Exercise ▸
In the review excerpt on Martin Dugard's "Taking Paris," what does each chapter open with?

Text excerpt ▸
▶

Hitting stands today is the first installment of author Martin Dugard’s next literary endeavor, “Taking Paris: The Epic Battle for the City of Lights.” As the co-author of 11 bestselling “Killing” nonfiction books with television journalist Bill O Reilly, “Taking Paris'” encapsulates the same fast-paced, historical nonfiction focus told through multiple points of view, shedding a new light on an isolated, pivotal event in history.
In this case, Dugard recounts the Nazi occupation and subsequent liberation of France, specifically, Paris, during World War II. Each chapter opens with a listed setting, date, and timestamp, placing the reader in the story in a specific character’s point of view. This format of noting the time and place at the beginning of each chapter helps thread together each storyline and show the trajectory of the war as the book progresses.

◀

Data ▸
▶

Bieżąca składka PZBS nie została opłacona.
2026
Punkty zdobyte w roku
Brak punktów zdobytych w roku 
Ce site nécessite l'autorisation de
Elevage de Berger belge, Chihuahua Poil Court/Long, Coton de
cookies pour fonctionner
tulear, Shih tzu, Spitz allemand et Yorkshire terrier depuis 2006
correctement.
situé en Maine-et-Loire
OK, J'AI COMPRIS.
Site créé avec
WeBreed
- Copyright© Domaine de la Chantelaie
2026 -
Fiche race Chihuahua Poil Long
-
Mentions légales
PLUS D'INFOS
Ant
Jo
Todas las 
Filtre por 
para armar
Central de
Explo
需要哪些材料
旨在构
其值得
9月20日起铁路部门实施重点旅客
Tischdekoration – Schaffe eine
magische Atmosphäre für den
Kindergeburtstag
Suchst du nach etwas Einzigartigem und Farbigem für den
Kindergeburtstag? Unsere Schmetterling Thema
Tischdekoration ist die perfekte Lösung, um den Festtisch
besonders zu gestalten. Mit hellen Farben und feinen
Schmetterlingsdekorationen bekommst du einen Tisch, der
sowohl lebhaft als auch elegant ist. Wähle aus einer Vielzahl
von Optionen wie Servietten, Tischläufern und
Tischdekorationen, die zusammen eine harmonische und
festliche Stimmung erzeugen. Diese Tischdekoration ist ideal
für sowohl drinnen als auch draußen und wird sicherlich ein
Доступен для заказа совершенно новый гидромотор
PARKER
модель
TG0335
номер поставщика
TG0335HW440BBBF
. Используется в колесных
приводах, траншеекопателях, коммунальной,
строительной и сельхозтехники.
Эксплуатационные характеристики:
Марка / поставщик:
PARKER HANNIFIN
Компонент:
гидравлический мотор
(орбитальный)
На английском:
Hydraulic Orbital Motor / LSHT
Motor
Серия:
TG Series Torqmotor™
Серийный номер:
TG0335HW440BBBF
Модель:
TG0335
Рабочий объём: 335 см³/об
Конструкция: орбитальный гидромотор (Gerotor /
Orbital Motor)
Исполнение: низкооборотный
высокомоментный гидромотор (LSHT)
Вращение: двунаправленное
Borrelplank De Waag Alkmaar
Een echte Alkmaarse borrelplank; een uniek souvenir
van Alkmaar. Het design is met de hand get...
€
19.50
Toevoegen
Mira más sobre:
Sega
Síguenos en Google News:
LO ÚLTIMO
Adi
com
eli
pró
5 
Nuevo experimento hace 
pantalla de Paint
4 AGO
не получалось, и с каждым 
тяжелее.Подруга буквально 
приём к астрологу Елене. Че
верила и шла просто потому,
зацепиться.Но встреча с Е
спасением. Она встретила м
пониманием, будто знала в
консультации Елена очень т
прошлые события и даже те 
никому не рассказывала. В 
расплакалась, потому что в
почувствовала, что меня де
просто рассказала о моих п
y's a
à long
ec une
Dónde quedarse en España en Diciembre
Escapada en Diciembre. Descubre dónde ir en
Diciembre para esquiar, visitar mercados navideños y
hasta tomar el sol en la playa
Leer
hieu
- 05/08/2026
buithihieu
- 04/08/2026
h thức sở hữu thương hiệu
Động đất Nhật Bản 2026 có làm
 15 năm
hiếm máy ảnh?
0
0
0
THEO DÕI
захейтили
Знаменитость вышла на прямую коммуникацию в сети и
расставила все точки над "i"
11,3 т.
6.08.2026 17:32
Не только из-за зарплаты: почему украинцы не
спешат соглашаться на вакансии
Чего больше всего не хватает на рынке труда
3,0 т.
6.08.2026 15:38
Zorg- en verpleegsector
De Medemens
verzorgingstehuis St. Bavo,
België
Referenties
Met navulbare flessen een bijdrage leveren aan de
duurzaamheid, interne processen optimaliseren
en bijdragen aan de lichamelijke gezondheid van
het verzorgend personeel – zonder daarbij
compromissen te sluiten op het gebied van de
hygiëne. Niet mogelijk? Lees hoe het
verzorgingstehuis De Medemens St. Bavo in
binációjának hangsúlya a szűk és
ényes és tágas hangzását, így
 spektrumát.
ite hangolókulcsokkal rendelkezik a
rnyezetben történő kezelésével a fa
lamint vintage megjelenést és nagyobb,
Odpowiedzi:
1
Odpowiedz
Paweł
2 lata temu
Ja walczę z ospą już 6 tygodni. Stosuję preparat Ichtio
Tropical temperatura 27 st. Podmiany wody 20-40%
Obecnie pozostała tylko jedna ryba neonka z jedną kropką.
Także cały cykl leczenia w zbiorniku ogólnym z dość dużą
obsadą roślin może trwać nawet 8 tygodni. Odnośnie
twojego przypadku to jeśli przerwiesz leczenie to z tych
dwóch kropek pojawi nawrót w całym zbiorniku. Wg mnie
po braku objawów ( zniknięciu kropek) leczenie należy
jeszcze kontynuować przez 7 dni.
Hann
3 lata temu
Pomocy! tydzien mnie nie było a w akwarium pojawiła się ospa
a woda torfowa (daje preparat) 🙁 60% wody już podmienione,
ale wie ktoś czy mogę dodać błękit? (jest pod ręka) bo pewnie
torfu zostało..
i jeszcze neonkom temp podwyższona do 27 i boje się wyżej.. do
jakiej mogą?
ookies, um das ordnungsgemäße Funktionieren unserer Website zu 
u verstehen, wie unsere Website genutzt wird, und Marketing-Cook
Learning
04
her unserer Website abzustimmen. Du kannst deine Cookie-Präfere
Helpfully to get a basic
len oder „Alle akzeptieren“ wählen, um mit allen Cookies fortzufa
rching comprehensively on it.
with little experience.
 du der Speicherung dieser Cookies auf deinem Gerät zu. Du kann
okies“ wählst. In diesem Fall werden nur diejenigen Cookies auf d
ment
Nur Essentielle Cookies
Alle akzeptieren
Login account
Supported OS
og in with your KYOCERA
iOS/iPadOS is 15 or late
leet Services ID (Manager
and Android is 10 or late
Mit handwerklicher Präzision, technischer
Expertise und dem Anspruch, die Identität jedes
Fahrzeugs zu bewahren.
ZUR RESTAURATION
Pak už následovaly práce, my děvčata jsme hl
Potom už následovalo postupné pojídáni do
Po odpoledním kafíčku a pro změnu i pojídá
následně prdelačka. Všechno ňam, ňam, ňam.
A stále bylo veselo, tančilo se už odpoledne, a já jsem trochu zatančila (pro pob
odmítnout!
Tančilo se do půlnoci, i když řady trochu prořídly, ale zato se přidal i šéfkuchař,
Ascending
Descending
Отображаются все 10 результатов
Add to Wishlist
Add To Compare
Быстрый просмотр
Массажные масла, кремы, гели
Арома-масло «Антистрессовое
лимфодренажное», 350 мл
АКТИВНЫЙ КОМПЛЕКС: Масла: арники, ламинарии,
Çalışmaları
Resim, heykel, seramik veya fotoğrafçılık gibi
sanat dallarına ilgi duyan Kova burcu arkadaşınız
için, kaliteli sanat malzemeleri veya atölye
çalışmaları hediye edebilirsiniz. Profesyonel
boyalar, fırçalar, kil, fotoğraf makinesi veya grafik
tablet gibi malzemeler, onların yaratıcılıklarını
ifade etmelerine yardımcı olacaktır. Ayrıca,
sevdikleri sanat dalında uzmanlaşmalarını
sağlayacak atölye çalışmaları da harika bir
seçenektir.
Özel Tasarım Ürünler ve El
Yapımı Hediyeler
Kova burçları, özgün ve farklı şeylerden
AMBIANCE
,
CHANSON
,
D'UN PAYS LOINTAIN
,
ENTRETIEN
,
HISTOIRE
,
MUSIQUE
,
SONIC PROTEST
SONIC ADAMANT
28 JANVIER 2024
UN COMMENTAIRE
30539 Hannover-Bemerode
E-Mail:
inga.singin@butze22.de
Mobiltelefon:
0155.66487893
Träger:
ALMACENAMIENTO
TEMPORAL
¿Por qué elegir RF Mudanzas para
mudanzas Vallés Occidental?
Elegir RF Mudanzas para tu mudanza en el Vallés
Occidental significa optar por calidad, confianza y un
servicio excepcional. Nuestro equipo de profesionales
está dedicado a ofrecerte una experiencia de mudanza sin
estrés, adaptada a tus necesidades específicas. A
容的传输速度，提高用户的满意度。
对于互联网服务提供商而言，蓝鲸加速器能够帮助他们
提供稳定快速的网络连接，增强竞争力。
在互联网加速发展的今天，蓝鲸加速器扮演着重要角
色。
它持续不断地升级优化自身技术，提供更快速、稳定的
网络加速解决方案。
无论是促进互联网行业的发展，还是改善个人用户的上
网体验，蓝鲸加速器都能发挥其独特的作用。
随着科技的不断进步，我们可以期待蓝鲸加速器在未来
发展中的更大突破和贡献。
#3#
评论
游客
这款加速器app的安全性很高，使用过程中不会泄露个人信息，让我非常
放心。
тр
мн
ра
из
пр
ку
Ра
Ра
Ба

◀

The completed task ▸
A listed setting, date, and timestamp.